INPUT RECORDS Start Marker

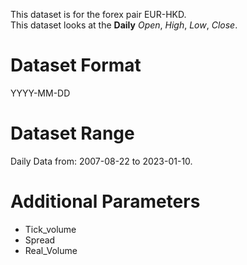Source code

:This dataset is for the forex pair EUR-HKD.    
This dataset looks at the **Daily** _Open_, _High_, _Low_, _Close_.   

# Dataset Format  

YYYY-MM-DD    

# Dataset Range    

Daily Data from: 2007-08-22 to 2023-01-10.    

# Additional Parameters    

* Tick_volume    
* Spread    
* Real_Volume    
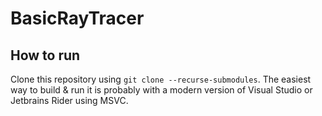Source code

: # BasicRayTracer

## How to run

Clone this repository using `git clone --recurse-submodules`. The easiest way to build & run it is probably with a modern version of Visual Studio or Jetbrains Rider using MSVC.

INPUT RECORDS End Marker

**WHAT IS NEEDED**
Set down the entries exactly as they appear, with every picture left out.

**YOUR SOLUTION**
Source code

:This dataset is for the forex pair EUR-HKD.    
This dataset looks at the **Daily** _Open_, _High_, _Low_, _Close_.   

# Dataset Format  

YYYY-MM-DD    

# Dataset Range    

Daily Data from: 2007-08-22 to 2023-01-10.    

# Additional Parameters    

* Tick_volume    
* Spread    
* Real_Volume    
Source code

: # BasicRayTracer

## How to run

Clone this repository using `git clone --recurse-submodules`. The easiest way to build & run it is probably with a modern version of Visual Studio or Jetbrains Rider using MSVC.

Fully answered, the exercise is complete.